Ok, it didn’t solve it right away. Some of the early “cloud” or utility computing efforts reflected particular biases or ideologies of their vendors. Sun famously screwed up their own offering by insisting everyone run Solaris for $1/CPU-hour. Yeah. That worked out well.
IBM had an on-demand service that was sold as a service, so it was hard to figure out what the costs were. No one was making it easy to use these systems.
Until Amazon came along with EC2. They made it drop dead easy to create/run VMs of many sizes. Its not a perfect infrastructure, but it is pretty good. And it worked. Companies started experimenting with it. The billing made sense, the setup/utilization made sense. Especially compared with other offerings.
Now there are a slew of companies competing with Amazon, offering similar types of systems. Platform as a services (PaaS), hardware as a service (HaaS), and similar models are rapidly developing. The Cluster as a service (CaaS) model still does work for some vendors. Notably Sabalcore. CRL in India has the capability to do good things here, as do Newservers. All offer something slightly different. All are worthy of consideration (n.b. In full disclosure, we work with Sabalcore and Newservers).
Moreover, this amorphous cloud is altering the HPC and other business models profoundly. A question that many groups are asking is, do we really need big iron in house, with all the costs associated with this, or can we get by with smaller machines, and rent out the time on the bigger machines when needed?
Customers are there, they are willing to do this. The software vendors? Most I have spoken to aren’t ready for this model. Many fear it. Most think it will do them in.
From what I have heard from customers, a fairly large fraction are getting sick and tired of waiting for these vendors to come around, and are starting to investigate and contribute to open source alternatives. OpenFOAM is the one I hear from CFD people most frequently.
And this gets to another critical area for this nascent market. The costs of moving some computing to the cloud. Here the issues are again, time, effort, and license costs. The latter has driven many of the decisions for users of licensed code over the past few years … HPC systems costs are but a fraction of the license costs in many cases.
So if you adopt a cloud platform with a per instance license cost, you are going to do your best to minimize the number of instances to keep your costs down. Which flies in the face of the cloud model, which is to keep the per instance cost as low as possible, and allow you to scale up your computations as you need.
Without reaching very far, I think it is fair to say that some commercial codes will be overtaken by open source codes in this next decade, simply due to customers wishing to lower their costs to compute.

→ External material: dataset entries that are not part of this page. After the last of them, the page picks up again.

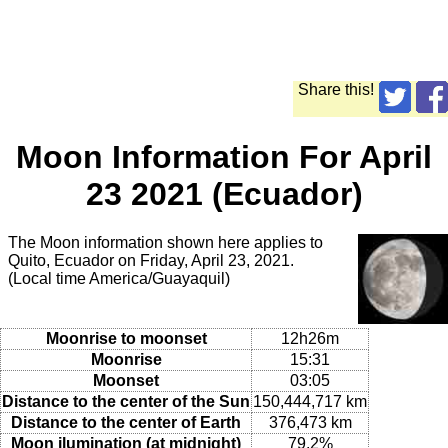
Share this!
Moon Information For April
23 2021 (Ecuador)
The Moon information shown here applies to
Quito, Ecuador on Friday, April 23, 2021.
(Local time America/Guayaquil)
Moonrise to moonset
12h26m
Moonrise
15:31
Moonset
03:05
Distance to the center of the Sun
150,444,717 km
Distance to the center of Earth
376,473 km
Moon ilumination (at midnight)
79.2%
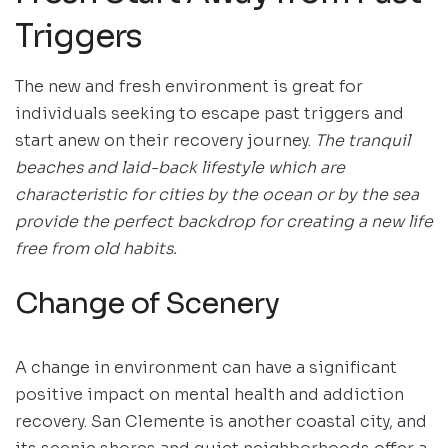
Triggers
The new and fresh environment is great for
individuals seeking to escape past triggers and
start anew on their recovery journey.
The tranquil
beaches and laid-back lifestyle which are
characteristic for cities by the ocean or by the sea
provide the perfect backdrop for creating a new life
free from old habits.
Change of Scenery
A change in environment can have a significant
positive impact on mental health and addiction
recovery. San Clemente is another coastal city, and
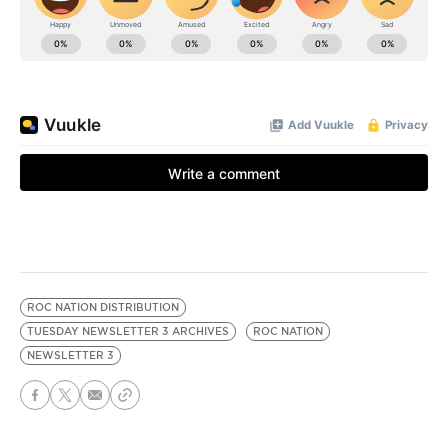
ROC NATION DISTRIBUTION
TUESDAY NEWSLETTER 3 ARCHIVES
ROC NATION
NEWSLETTER 3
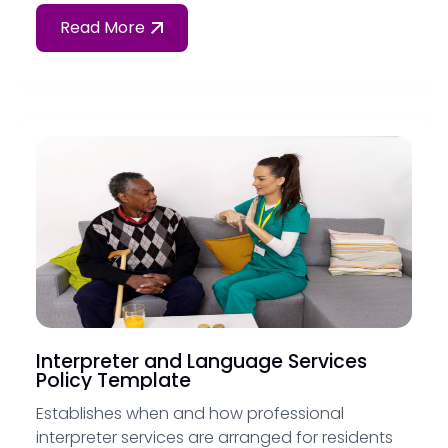
Read More
Interpreter and Language Services
Policy Template
Establishes when and how professional
interpreter services are arranged for residents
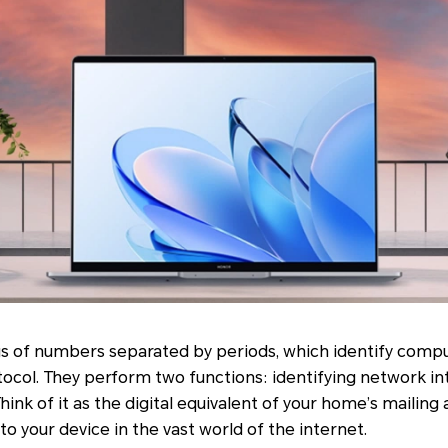
ngs of numbers separated by periods, which identify comp
tocol. They perform two functions: identifying network i
hink of it as the digital equivalent of your home’s mailing 
to your device in the vast world of the internet.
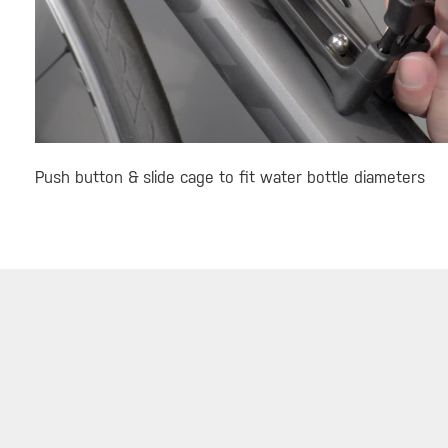
Push button & slide cage to fit water bottle diameters
SERVICE
ABOUT
DEALE
Warranty
About Topeak
Find a 
Privacy Policy
Technology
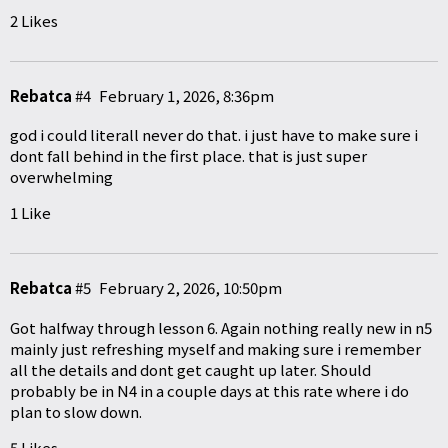
2 Likes
Rebatca
#4
February 1, 2026, 8:36pm
god i could literall never do that. i just have to make sure i
dont fall behind in the first place. that is just super
overwhelming
1 Like
Rebatca
#5
February 2, 2026, 10:50pm
Got halfway through lesson 6. Again nothing really new in n5
mainly just refreshing myself and making sure i remember
all the details and dont get caught up later. Should
probably be in N4 in a couple days at this rate where i do
plan to slow down.
5 Likes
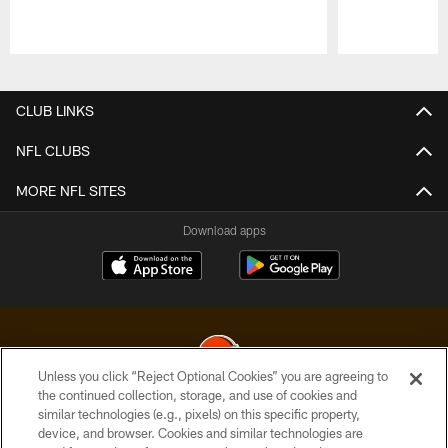
Pause
Play
CLUB LINKS
NFL CLUBS
MORE NFL SITES
Download apps
Unless you click “Reject Optional Cookies” you are agreeing to
the continued collection, storage, and use of cookies and
similar technologies (e.g., pixels) on this specific property,
© 2026 Cleveland Browns. All Rights Reserved
device, and browser. Cookies and similar technologies are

Moreover, the ISVs have a strong incentive to differentiate and add value. One way they can do this is on accelerators. What if, you could run on your desktop, with a few accelerator cards, and get the job done without ever going to a cluster, or a cloud? Reduce the platform requirements, help reduce the customers cost, and enable more capture of customer’s money into their hands.
From what we have heard and seen (and been hired to do), there is a hard and fast rush to get code onto accelerators.
So now we have ASP 2.0, aka, the cloud. But it is much more than ASP 2.0, there are some really interesting things afoot.